▶ _Task brief_
Where in the entries below does "down" appear? Copy every line that has it.

**** Information supplied

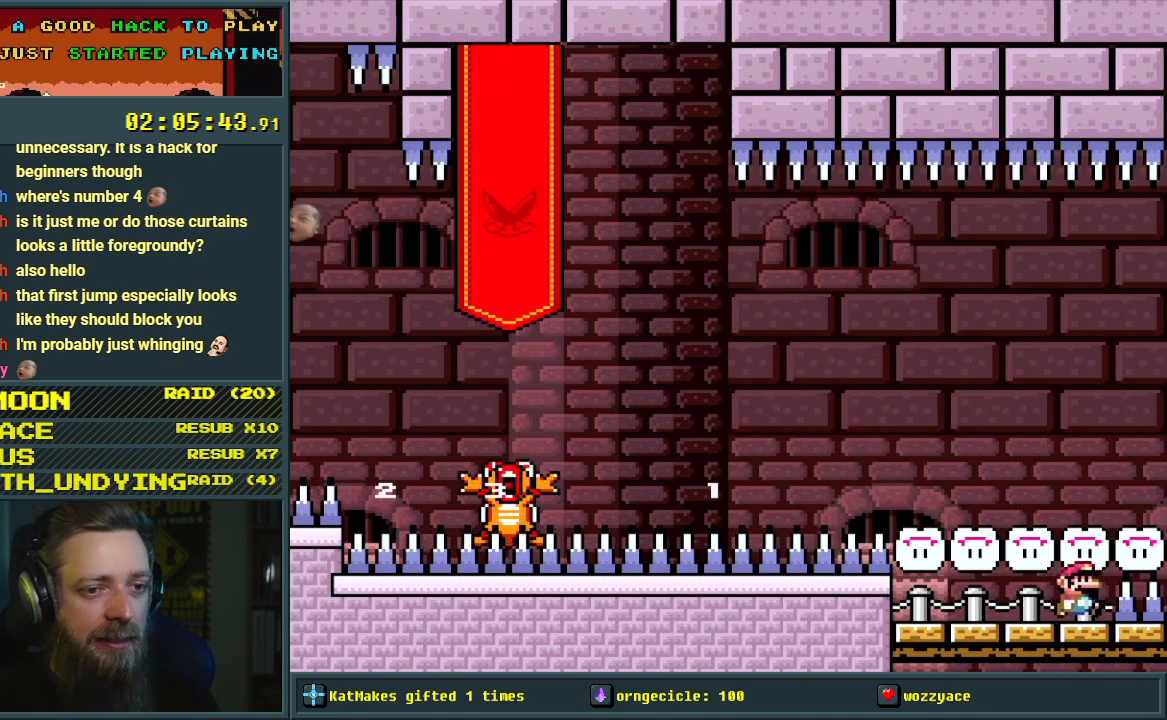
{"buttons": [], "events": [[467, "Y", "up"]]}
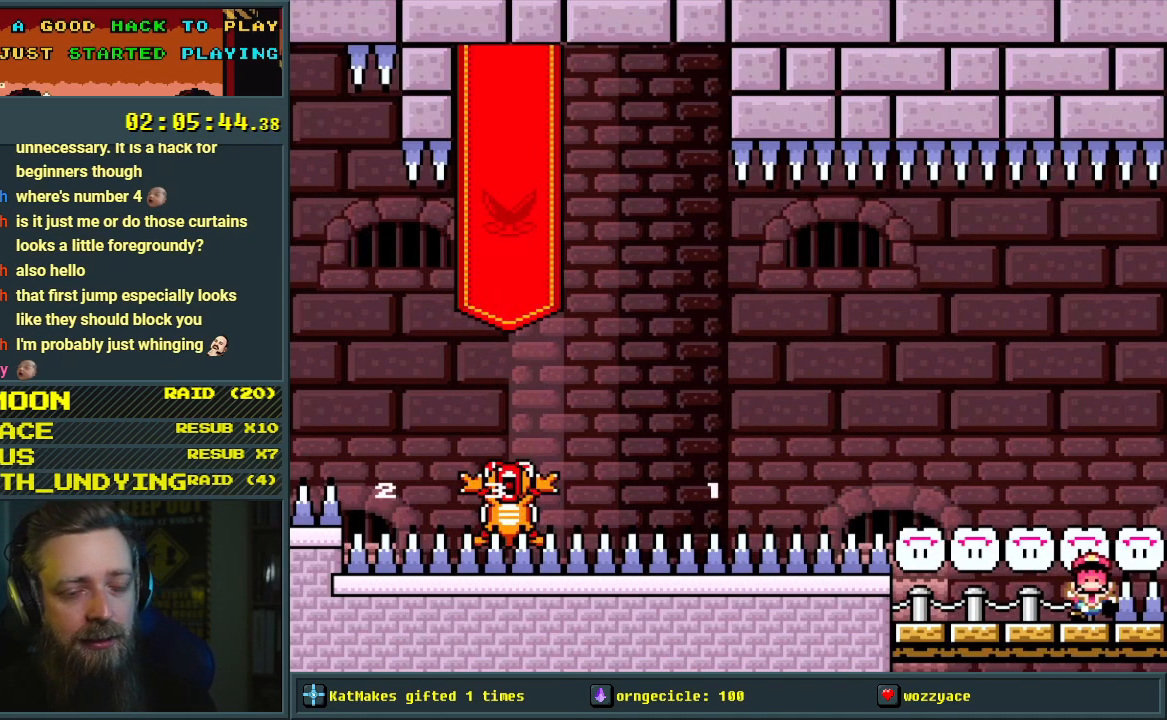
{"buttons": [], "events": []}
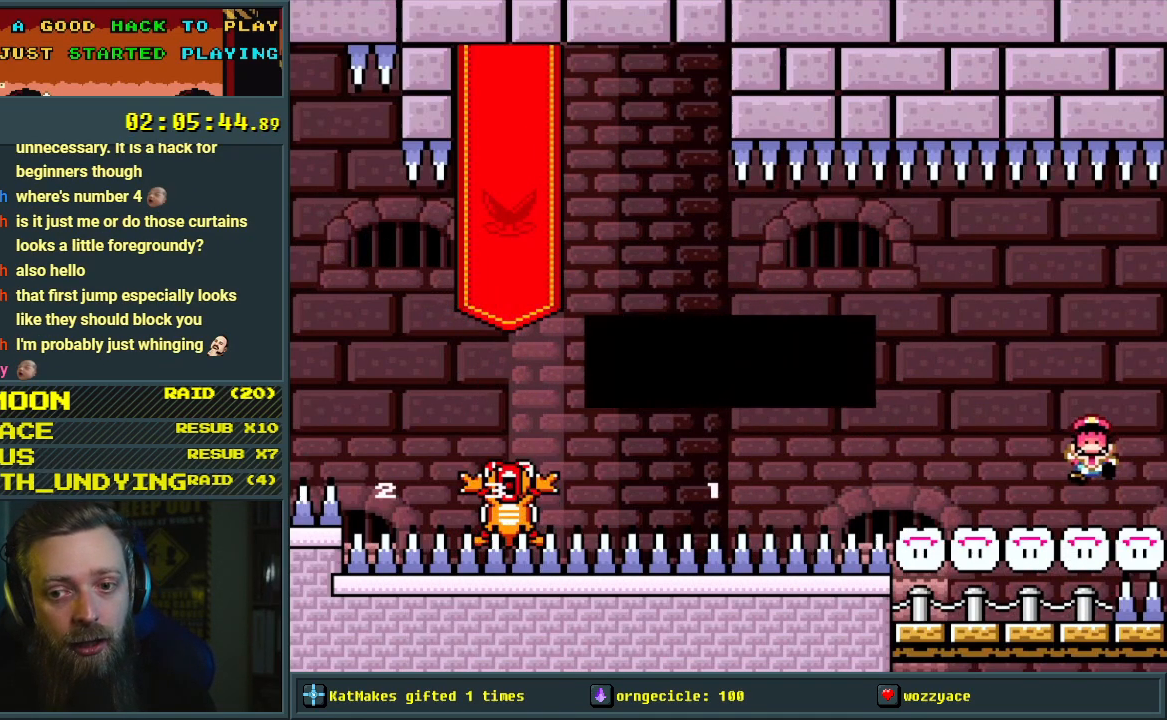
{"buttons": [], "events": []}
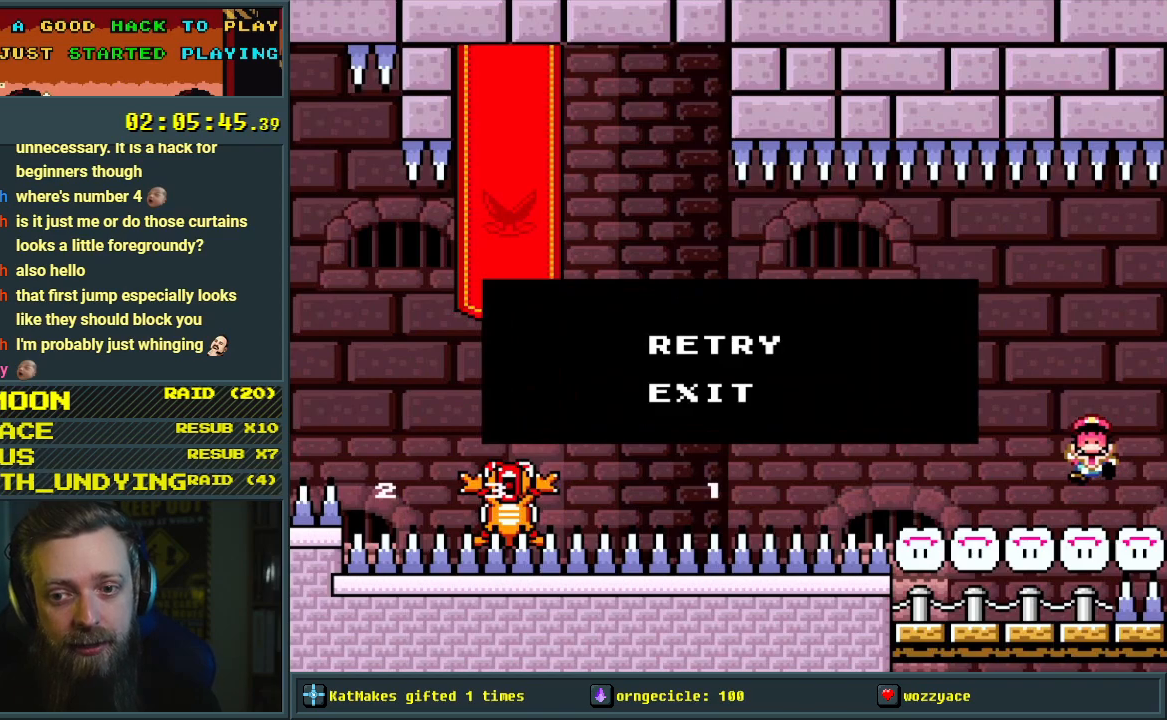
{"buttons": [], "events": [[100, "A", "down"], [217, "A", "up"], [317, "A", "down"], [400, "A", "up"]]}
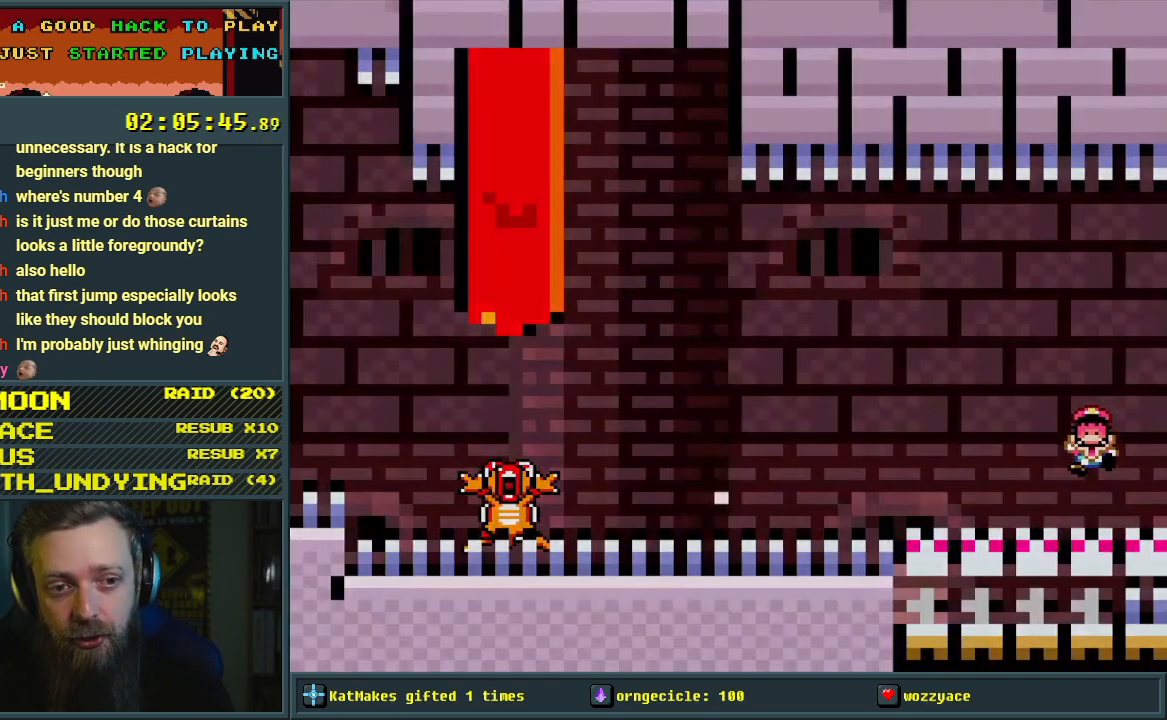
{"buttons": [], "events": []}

********
**** Information supplied

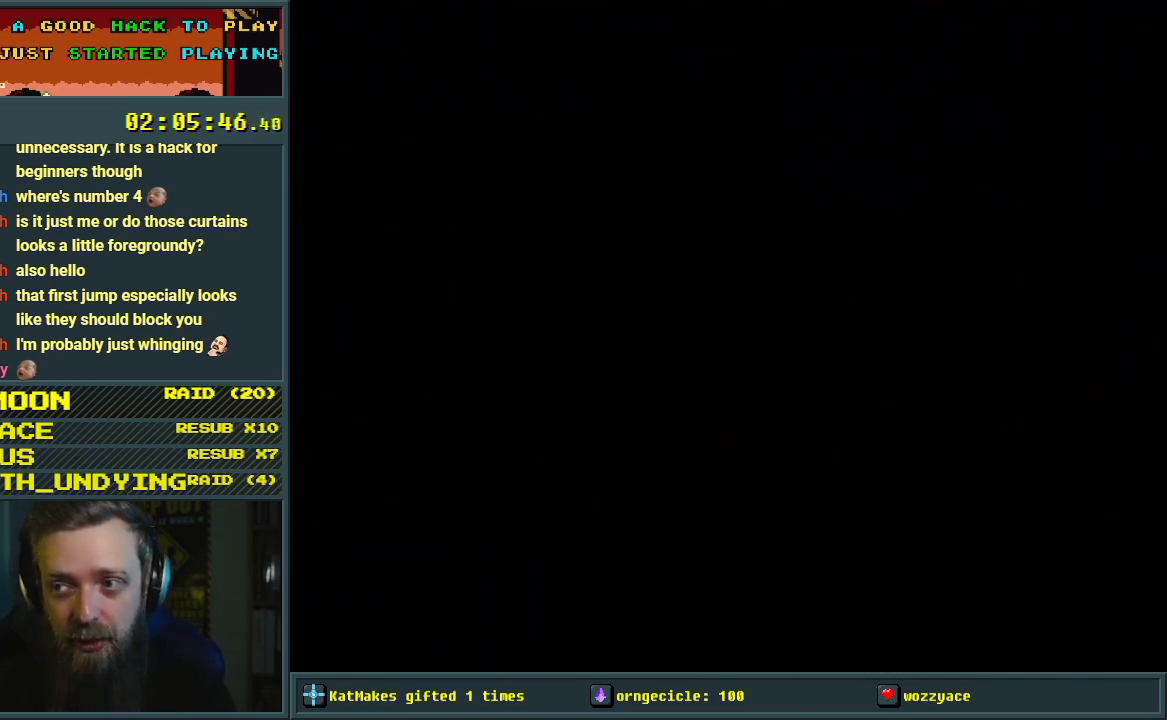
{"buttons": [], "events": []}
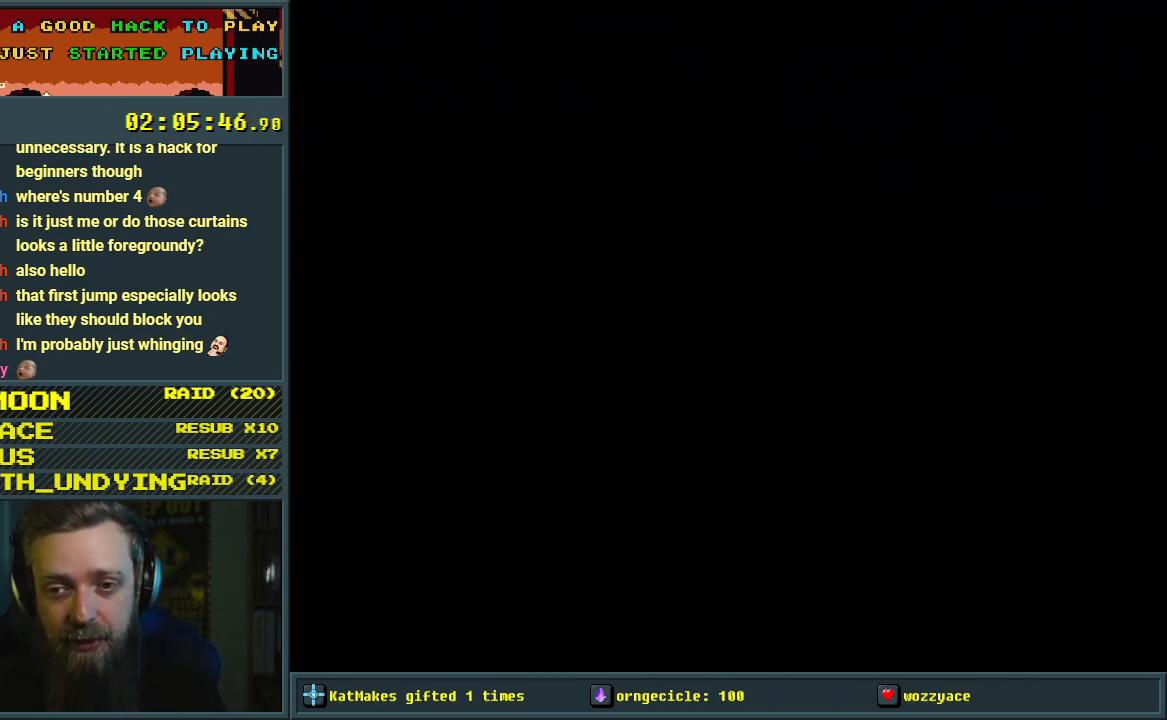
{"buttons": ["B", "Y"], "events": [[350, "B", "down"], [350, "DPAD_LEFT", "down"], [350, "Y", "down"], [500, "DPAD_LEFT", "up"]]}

********
**** Information supplied

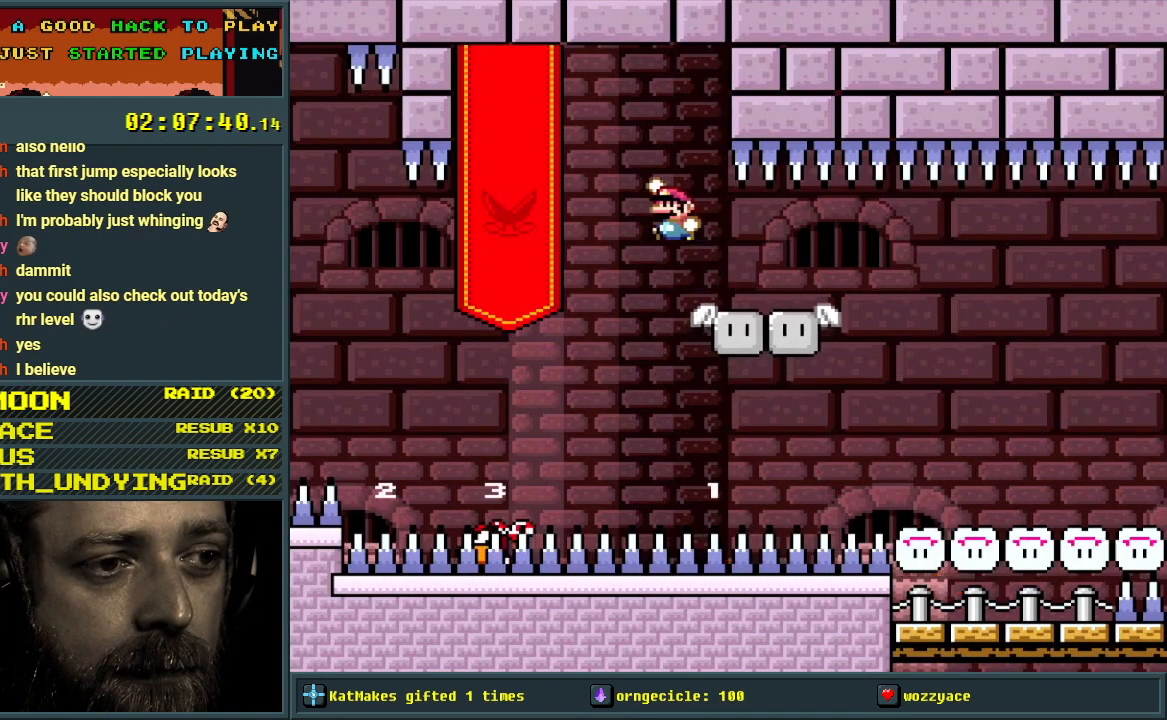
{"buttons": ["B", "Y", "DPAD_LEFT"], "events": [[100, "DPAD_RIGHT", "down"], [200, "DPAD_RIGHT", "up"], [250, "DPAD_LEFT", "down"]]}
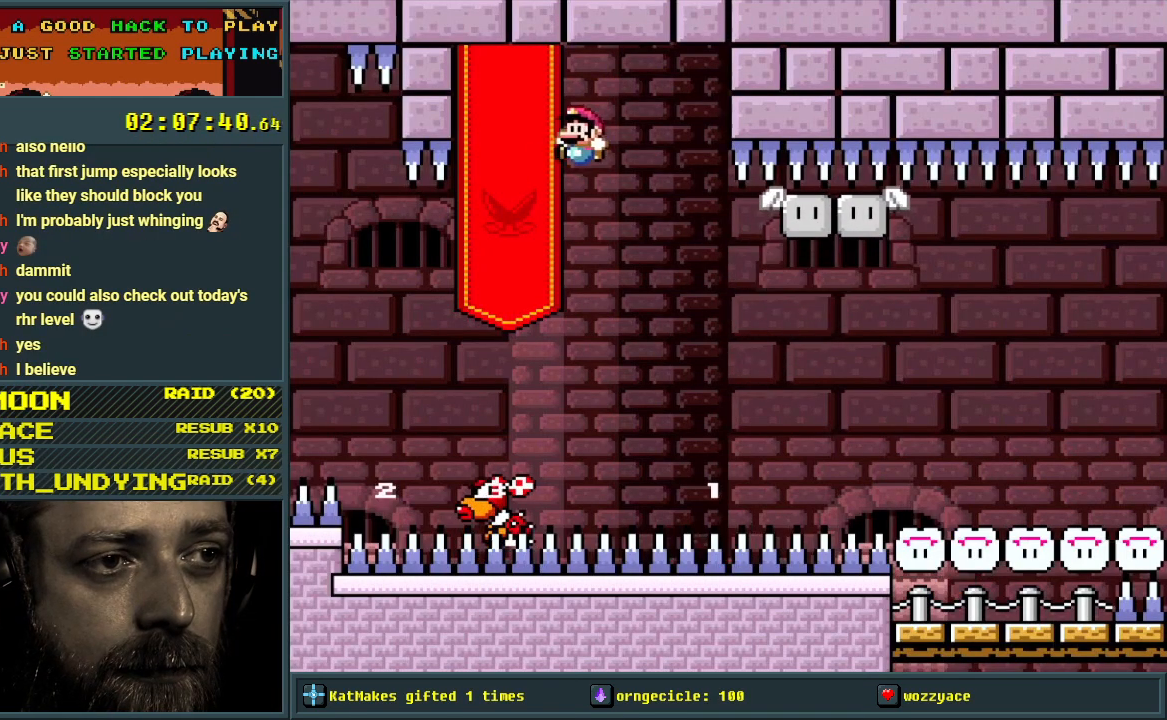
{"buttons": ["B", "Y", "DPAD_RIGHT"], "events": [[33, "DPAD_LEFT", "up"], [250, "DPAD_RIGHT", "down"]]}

********

▶ _Result for this exercise_
{"buttons": [], "events": [[100, "A", "down"], [217, "A", "up"], [317, "A", "down"], [400, "A", "up"]]}
{"buttons": ["B", "Y"], "events": [[350, "B", "down"], [350, "DPAD_LEFT", "down"], [350, "Y", "down"], [500, "DPAD_LEFT", "up"]]}
{"buttons": ["B", "Y", "DPAD_LEFT"], "events": [[100, "DPAD_RIGHT", "down"], [200, "DPAD_RIGHT", "up"], [250, "DPAD_LEFT", "down"]]}
{"buttons": ["B", "Y", "DPAD_RIGHT"], "events": [[33, "DPAD_LEFT", "up"], [250, "DPAD_RIGHT", "down"]]}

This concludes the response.